As an application example of this high-pressure and multi-frequency ESR system, we show the results on a single crystal of SrCu₂(BO₃)₂. This compound is well known as the real material to realize the Shastry-Sutherland model. It has attracted much attention since its discovery and it has still showed us very interesting phenomena. For instance, the novel pressure-induced phenomenon has been reported recently [5]. SrCu₂(BO₃)₂ has the singlet ground state and the first excited triplet states as is schematically shown in the inset of Fig. 3. The magnetic susceptibility measurements under pressure suggested that the gap energy between the singlet state and the triplet states is suppressed by applying the pressure [6] and our previous high-pressure ESR measurements up to around 1 GPa proved this suppression by the pressure directly [7]. Recently, Haravifard et al. [5] suggested the complete collapse of the gap around 2 GPa and they also suggested the existence of a new phase above this pressure. Therefore, the direct observation of the pressure dependence of the gap energy and the pressure-induced novel phase is desired.

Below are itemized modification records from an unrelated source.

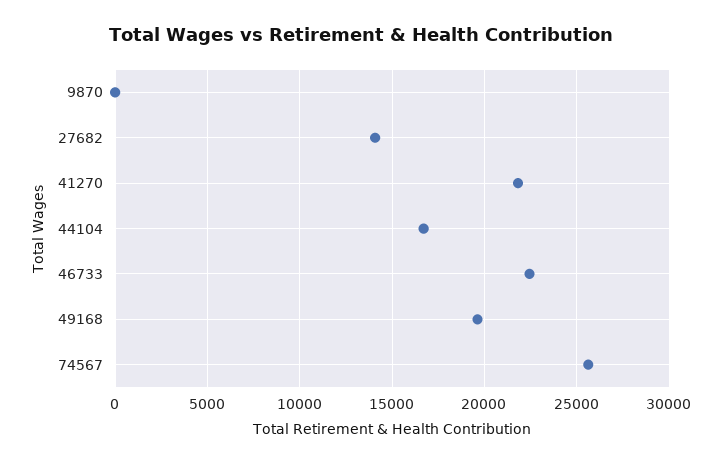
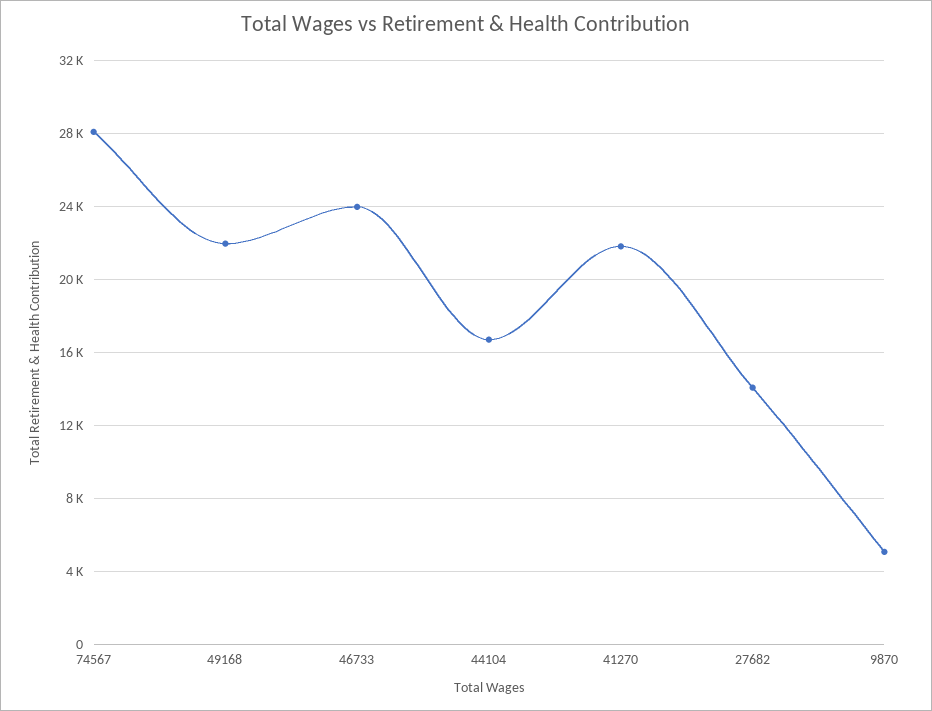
  {
-   "9870": 0,
+   "9870": 5000,
    "27682": 14000,
    "41270": 22000,
    "44104": 16500,
-   "46733": 22500,
+   "46733": 24000,
-   "49168": 19500,
+   "49168": 22000,
-   "74567": 25500
+   "74567": 28000
  }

Figure 3 shows the frequency-field diagram of SrCu₂(BO₃)₂ for H\(\parallel\)a obtained at 2 K. The combination (c) in Table 1 was used for this ESR measurement. The pressure was estimated to be 1.51 GPa from the load at room temperature. Typical ESR spectra are also shown in Fig. 3 and the ESR signals are clearly seen. In addition to the simultaneous achievement of the pressure above 1.5 GPa and the frequency up to 700 GHz, the higher signal to noise ratio was obtained as compared with the previous study [7] because of the larger sample space and the lock-in detection for this system. These signals are identified as the ESR due to the transition from the singlet ground state to the triplet excited states, as is shown by the arrows in the inset. The lower ESR branch corresponds to the transition from the \(S = 0\) state to the \(S_{\mathrm{z}} = -1\) of the \(S = 1\) states, while the upper ESR branch corresponds to the transition to the \(S_{\mathrm{z}} = 1\) of the \(S = 1\) states. The dotted lines are the fitted results by the relation \(h\nu =\Delta \pm \sqrt{(2D)^{2}+(g\mu _{\mathrm{B}}H)^2}\), where \(\Delta\), \(h\), \(\nu\), \(D\), \(g\) and \(\mu _{\mathrm{B}}\) are the gap energy, the Planck constant, frequency, the Dzyaloshinskii–Moriya (DM) interaction, the \(g\) value, and the Bohr magneton [8]. The field dependence near zero field and the small gap between the upper and the lower branch at zero field are the characteristic points of this material unlike the simple four-level system shown in the inset of Fig. 3 [8]. The obtained data are fitted very well as shown in Fig. 3 and the gap energy and the DM interaction are obtained to be 479 and 22 GHz on average, respectively. The gap energy at ambient pressure was obtained to be 722 GHz [9] and it was reduced much by applying the pressure. However, we also found that the simple linear extrapolation to the zero gap energy from these two points exceeds 2 GPa and reaches 4.5 GPa. This fact strongly suggests that the gap energy remains open around 2 GPa. Further high-pressure ESR measurement is required and it is now under the planning to investigate more detailed pressure dependence of the gap energy and the DM interaction.

4 Summary

It was found that the ZrO₂-based ceramic has lower transmission but enough toughness, while the Al₂O₃ ceramic has lower toughness but higher transmittance for our pressure cell. We have performed the transmission measurements in the submillimeter wave region for several combinations of the inner parts made of these two ceramics. The attainable pressures for these combinations were also examined. We found an optimum combination which achieves both the transmission in the frequency region up to 700 GHz and the pressure region above 1.5 GPa. In the high-pressure ESR measurement using this combination, we succeeded in obtaining the gap energy of the Shastry-Sutherland model compound SrCu₂(BO₃)₂ directly at 1.5 GPa. This result also shows that our high-pressure and multi-frequency ESR system is a very powerful means to study quantum spin systems.